Restricted cash was $198.0 million as of September 30, 2012, as compared
to $206.1 million as of June 30, 2012, and was comprised of current
restricted cash of $99.0 million and non-current restricted cash of $99.0
million. Short-term investments, consisting of longer term dated cash
deposits that earn higher interest rates as compared to cash and cash
equivalent, were $211.2 million as of September 30, 2012 as compared to
$211.4 million as of June 30, 2012.
o Bank loans were $200.0 million inclusive of short-term bank loans of
$100.0 million and long-term bank loans of $100.0 million as of September
30, 2012, as compared to bank loans of $207.5 million as of June 30, 2012,
which were used to finance the Company's share repurchases and dividend
payouts. Operationally, as the Company generates cash inflow in Renminbi
onshore, offshore bank loans are used to increase our offshore USD base
cash resources mainly for future dividend payouts or share repurchases.
The entire bank loan facility was extended based on an equivalent Renminbi
onshore cash deposit, which was deposited as restricted cash.

__Data excerpt__.

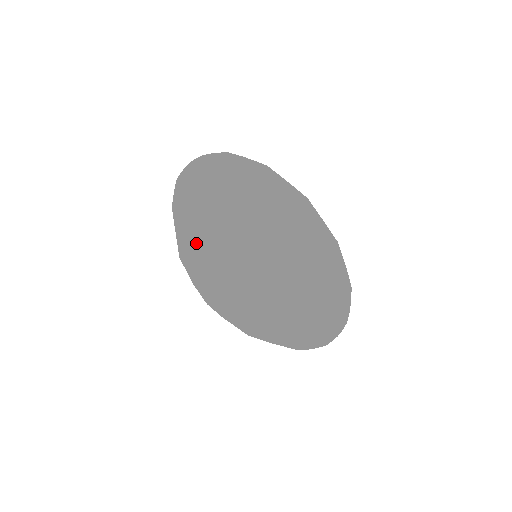
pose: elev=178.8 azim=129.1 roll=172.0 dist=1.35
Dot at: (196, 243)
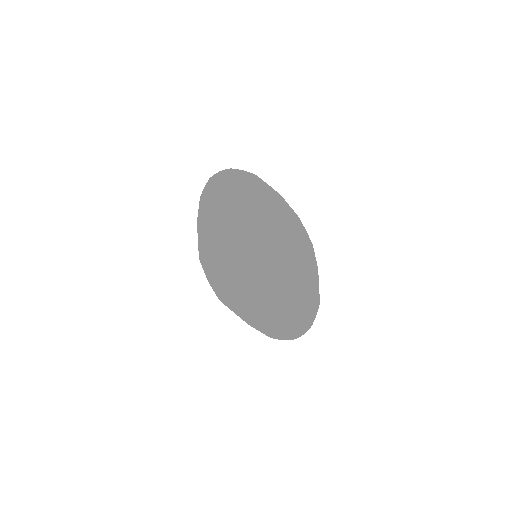
Dot at: (206, 240)
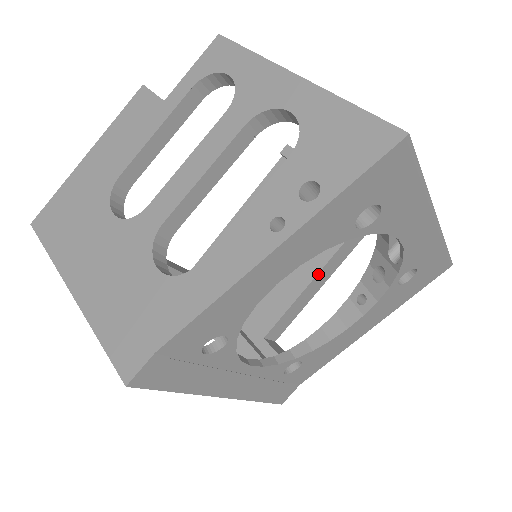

__Prompt 1__.
Name every dollar amount the excerpt on restricted cash and bank loans gives as of June 30, 2012, and state what each one measures.
__Prompt 2__.
Write the next part of the excerpt on restricted cash and bank loans, picking up after its last sentence.
The listing after the financial text is separate material and is unrelated to it.

__Reply 1__.
- Restricted cash: $206.1 million
- Short-term investments: $211.4 million
- Bank loans: $207.5 million

__Reply 2__.
o Net accounts receivable for the LCD display network, in-store network,
poster frame network and movie theater network was $284.1 million as of
September 30, 2012, an increase of 19% from $238.4 million as of June 30,
2012 due to sequential growth of revenues. Days sales outstanding was 92
days in the third quarter of 2012, similar to 91 days for the second
quarter of 2012.
o Net cash inflow from operating activities in the third quarter of 2012 was
$77.9 million, representing year-on-year decline of 10% from $86.3 million
for the third quarter of 2011 and a quarter-on-quarter decline of 16% from
$93.1 million for the second quarter of 2012. The decline was mainly due
to the slower cash collection particularly in the LCD display network in
the third quarter of 2012 as compared to the third quarter of 2011 and the
second quarter of 2012. Despite slightly slower cash collection, the
Company believes that overall accounts receivable remain healthy and has
provided adequately for potential bad debt.
o Net cash inflow from operating activities for the third quarter of 2012,
after deducting the purchase of equipment and subsidiaries as well as net
cash outflows derived from disposition of subsidiaries was $71.7 million,
slightly decreasing by 2% from the $72.9 million for the third quarter of
2011 and a quarter-on-quarter contraction of 18% from $87.2 million for
the second quarter of 2012 which was mainly to the decline of net cash
inflow from operating activities.
o Capital expenditures were $5.0 million for the third quarter of 2012,
mostly attributable to the deployment of next generation interactive
screens in a few of tier-2 cities in the LCD display network.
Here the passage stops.